## 练习原文
一种用于同时估计物体姿态和身份的神经动力学架构。

A Neural-Dynamic Architecture for Concurrent Estimation of Object Pose and Identity.

作者信息

Lomp Oliver, Faubel Christian, Schöner Gregor

机构信息

Institut für Neuroinformatik, Ruhr-University Bochum, Bochum, Germany.

出版信息

Front Neurorobot. 2017 Apr 28;11:23. doi: 10.3389/fnbot.2017.00023. eCollection 2017.

DOI:10.3389/fnbot.2017.00023

PMID:28503145

原文链接:https://pmc.ncbi.nlm.nih.gov/articles/PMC5408094/

Abstract

Handling objects or interacting with a human user about objects on a shared tabletop requires that objects be identified after learning from a small number of views and that object pose be estimated. We present a neurally inspired architecture that learns object instances by storing features extracted from a single view of each object. Input features are color and edge histograms from a localized area that is updated during processing. The system finds the best-matching view for the object in a novel input image while concurrently estimating the object's pose, aligning the learned view with current input. The system is based on neural dynamics, computationally operating in real time, and can handle dynamic scenes directly off live video input. In a scenario with 30 everyday objects, the system achieves recognition rates of 87.2% from a single training view for each object, while also estimating pose quite precisely. We further demonstrate that the system can track moving objects, and that it can segment the visual array, selecting and recognizing one object while suppressing input from another known object in the immediate vicinity. Evaluation on the COIL-100 dataset, in which objects are depicted from different viewing angles, revealed recognition rates of 91.1% on the first 30 objects, each learned from four training views.

## 所示数据
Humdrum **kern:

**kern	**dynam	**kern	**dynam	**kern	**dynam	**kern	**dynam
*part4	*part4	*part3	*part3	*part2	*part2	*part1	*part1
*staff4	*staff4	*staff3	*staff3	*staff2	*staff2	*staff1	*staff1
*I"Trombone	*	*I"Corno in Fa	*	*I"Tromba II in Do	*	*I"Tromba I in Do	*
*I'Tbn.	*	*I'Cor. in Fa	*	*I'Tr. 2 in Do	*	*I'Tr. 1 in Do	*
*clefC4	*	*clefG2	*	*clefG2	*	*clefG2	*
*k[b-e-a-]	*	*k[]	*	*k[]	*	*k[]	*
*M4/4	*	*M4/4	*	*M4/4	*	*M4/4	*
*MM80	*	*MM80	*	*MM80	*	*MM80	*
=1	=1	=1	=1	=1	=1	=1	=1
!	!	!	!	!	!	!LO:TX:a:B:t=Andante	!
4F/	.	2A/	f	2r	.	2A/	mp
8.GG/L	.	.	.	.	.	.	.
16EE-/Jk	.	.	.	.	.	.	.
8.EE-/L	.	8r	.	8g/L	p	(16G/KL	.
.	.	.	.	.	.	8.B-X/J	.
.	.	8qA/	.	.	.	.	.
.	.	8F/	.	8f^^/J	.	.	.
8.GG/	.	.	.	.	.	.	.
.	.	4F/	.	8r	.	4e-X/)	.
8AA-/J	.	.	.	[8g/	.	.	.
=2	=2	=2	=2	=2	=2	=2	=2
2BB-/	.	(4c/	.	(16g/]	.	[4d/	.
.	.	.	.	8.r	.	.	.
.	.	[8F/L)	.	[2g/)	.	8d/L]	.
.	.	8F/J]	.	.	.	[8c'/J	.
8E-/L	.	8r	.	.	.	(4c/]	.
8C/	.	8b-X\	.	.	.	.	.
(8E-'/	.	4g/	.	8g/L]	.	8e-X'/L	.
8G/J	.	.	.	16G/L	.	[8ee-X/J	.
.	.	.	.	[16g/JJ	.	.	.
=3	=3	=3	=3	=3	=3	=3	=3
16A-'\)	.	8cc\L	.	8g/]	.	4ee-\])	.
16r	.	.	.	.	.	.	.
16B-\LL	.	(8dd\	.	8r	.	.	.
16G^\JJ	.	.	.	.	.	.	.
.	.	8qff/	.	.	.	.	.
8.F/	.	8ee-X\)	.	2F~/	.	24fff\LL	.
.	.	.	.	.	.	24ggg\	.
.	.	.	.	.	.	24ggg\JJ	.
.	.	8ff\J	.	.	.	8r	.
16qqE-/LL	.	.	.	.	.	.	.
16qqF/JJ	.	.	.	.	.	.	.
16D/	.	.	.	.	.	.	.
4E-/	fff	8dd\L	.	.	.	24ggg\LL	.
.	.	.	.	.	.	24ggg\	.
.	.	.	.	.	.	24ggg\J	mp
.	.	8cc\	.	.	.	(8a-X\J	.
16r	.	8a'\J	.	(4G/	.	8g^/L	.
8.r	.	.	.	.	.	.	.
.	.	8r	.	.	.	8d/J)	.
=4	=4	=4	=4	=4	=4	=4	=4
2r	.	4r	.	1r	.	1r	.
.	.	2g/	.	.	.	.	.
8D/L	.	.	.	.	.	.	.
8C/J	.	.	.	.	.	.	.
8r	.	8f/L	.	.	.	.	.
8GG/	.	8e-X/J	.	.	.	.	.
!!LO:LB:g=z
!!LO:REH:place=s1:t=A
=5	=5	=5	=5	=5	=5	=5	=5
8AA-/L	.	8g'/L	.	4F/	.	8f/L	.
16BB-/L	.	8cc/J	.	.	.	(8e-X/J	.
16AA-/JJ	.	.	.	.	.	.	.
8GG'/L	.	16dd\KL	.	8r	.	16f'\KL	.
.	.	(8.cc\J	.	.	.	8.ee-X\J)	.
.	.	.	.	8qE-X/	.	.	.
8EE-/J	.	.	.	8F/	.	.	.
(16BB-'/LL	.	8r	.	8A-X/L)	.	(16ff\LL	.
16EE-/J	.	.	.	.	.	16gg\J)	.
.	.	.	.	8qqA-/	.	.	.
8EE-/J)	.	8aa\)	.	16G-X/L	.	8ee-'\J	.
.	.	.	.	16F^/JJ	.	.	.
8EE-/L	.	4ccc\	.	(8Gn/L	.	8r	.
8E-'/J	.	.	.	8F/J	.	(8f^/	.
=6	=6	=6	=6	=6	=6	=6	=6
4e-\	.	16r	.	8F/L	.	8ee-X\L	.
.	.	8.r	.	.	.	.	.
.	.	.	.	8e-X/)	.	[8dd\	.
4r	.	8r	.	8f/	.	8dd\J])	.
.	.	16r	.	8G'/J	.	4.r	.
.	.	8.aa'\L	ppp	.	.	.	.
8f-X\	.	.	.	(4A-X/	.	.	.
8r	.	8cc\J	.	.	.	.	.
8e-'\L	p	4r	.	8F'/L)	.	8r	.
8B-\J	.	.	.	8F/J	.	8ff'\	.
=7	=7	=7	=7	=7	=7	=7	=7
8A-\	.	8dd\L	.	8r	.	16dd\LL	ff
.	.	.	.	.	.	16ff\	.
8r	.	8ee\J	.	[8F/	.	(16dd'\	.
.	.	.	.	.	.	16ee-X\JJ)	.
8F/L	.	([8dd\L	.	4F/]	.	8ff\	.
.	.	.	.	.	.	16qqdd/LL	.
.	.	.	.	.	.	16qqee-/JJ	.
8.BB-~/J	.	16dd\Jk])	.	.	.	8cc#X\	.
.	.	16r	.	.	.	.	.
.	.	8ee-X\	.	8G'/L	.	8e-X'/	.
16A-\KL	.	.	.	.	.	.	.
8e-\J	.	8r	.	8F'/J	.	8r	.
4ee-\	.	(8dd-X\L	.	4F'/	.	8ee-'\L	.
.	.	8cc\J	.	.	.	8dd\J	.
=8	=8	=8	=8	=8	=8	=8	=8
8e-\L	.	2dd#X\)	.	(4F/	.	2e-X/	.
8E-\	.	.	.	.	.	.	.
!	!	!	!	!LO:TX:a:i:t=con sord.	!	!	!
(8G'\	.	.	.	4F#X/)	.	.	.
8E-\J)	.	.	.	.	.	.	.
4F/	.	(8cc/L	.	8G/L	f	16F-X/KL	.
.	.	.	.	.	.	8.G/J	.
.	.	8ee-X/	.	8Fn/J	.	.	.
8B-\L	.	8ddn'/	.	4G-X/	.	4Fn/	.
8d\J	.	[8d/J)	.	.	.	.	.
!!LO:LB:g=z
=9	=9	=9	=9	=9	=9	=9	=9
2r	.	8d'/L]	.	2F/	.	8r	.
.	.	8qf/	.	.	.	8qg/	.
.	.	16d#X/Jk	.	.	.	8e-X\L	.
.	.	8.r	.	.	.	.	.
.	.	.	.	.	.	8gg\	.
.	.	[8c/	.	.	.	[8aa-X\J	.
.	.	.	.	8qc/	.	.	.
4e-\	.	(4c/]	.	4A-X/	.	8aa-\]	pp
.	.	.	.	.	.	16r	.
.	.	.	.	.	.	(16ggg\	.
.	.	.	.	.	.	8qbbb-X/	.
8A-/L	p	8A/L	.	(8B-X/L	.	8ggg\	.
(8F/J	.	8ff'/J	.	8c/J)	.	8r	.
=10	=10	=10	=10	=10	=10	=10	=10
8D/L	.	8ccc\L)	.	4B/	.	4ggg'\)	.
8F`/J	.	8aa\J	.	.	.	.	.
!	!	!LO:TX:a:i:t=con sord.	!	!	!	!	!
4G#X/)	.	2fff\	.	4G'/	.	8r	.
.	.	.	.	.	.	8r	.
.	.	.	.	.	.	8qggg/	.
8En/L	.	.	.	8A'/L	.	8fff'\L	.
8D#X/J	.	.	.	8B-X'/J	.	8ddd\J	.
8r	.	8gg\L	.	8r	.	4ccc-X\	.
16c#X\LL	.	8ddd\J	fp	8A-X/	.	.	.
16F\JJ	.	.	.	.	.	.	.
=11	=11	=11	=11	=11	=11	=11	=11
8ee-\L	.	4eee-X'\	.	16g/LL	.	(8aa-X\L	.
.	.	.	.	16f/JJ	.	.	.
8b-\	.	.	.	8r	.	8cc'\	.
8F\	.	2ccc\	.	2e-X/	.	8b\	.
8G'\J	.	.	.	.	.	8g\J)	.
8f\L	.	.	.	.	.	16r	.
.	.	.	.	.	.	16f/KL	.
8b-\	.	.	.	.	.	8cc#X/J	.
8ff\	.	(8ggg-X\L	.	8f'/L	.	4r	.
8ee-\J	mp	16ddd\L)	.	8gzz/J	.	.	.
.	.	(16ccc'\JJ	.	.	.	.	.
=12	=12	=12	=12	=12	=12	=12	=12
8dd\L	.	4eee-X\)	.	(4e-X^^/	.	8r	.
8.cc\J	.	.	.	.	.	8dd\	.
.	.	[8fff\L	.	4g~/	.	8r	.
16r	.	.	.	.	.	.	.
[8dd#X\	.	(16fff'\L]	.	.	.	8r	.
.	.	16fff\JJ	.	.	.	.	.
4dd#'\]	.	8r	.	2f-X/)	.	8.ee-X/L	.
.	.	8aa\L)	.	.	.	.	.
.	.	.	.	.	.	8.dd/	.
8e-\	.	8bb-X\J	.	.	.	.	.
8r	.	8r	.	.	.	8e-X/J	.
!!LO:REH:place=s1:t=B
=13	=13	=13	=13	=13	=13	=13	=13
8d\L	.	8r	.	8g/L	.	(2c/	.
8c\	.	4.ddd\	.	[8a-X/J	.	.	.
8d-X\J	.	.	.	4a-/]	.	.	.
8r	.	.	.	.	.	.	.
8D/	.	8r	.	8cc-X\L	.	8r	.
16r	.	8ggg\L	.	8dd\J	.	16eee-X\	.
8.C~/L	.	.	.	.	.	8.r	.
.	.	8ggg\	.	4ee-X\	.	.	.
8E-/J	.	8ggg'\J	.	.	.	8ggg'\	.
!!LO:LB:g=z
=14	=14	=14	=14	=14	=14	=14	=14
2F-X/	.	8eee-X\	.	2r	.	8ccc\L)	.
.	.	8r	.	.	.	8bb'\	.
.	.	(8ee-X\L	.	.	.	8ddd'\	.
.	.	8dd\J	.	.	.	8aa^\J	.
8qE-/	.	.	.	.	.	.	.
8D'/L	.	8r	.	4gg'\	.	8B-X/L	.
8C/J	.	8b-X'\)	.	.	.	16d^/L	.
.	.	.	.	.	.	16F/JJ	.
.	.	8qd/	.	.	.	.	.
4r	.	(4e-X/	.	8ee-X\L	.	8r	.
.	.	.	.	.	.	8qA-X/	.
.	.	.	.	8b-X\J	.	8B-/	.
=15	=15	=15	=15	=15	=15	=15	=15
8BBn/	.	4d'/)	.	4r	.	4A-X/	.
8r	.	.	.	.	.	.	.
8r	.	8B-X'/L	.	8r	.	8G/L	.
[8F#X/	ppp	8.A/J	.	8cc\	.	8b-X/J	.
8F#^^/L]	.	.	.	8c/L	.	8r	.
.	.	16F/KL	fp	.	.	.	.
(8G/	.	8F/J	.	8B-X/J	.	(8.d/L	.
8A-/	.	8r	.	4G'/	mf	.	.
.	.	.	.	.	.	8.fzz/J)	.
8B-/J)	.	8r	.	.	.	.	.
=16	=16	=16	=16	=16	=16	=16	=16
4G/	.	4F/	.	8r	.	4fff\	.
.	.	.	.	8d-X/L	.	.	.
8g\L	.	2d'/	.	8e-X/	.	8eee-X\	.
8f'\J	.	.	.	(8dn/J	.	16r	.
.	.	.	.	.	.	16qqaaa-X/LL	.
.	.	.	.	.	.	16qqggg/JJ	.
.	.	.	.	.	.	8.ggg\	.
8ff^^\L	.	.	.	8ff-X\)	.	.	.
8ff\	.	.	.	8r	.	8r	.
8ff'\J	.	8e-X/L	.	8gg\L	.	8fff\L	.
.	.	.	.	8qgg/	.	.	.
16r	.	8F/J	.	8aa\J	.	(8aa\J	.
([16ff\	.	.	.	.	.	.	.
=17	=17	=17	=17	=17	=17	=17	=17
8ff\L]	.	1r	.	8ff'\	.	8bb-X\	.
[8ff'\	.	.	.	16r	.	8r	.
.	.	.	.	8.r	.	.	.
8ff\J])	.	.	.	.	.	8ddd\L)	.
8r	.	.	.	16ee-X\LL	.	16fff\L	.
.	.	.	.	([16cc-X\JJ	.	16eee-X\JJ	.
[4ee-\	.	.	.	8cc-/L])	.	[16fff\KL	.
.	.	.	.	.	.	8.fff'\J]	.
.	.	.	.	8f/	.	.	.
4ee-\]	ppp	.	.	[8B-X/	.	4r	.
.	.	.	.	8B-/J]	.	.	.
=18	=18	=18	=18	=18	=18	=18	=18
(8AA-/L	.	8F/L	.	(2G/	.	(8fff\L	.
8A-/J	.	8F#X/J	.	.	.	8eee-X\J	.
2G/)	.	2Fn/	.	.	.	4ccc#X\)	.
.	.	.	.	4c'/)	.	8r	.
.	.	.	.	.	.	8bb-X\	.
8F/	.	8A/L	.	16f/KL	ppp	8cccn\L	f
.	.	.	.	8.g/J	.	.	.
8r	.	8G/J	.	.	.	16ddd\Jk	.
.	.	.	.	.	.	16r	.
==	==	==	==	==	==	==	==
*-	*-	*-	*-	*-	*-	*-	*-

## 必做任务
(a) 请列出关于物体姿态与身份估计的文本中署名的全部作者。
(b) 用两句话概括关于物体姿态与身份估计的文本。
(c) 请接着关于物体姿态与身份估计的文本的最后一句往下续写。

## 各题答案
(a)
Lomp Oliver
Faubel Christian
Schöner Gregor

(b) 该文本介绍了一种受神经启发、基于神经动力学的架构，它从每个物体的单一视图中提取颜色和边缘直方图特征来学习物体，并在新输入图像中寻找最匹配视图的同时估计物体姿态。在包含30个日常物体的场景中，该系统以每个物体一个训练视图达到87.2%的识别率；在COIL-100数据集的前30个物体上，每个物体用四个训练视图学习，识别率为91.1%。

(c)
摘要

在共享桌面上处理物体或与人类用户就桌面上的物体进行交互，需要在从少量视图中学习后识别物体，并估计物体姿态。我们提出了一种受神经启发的架构，通过存储从每个物体的单个视图中提取的特征来学习物体实例。输入特征是来自处理过程中更新的局部区域的颜色和边缘直方图。该系统在新颖的输入图像中找到与物体最匹配的视图，同时估计物体的姿态，将学习到的视图与当前输入对齐。该系统基于神经动力学，能够实时进行计算操作，并且可以直接根据实时视频输入处理动态场景。在一个包含30个日常物体的场景中，该系统对每个物体从单个训练视图中实现了87.2%的识别率，同时姿态估计也相当精确。我们进一步证明该系统可以跟踪移动物体，并且可以分割视觉阵列，选择并识别一个物体，同时抑制紧邻的另一个已知物体的输入。在COIL - 100数据集上进行评估，其中物体从不同视角描绘，在前30个物体上，每个物体从四个训练视图中学习，识别率达到了91.1%。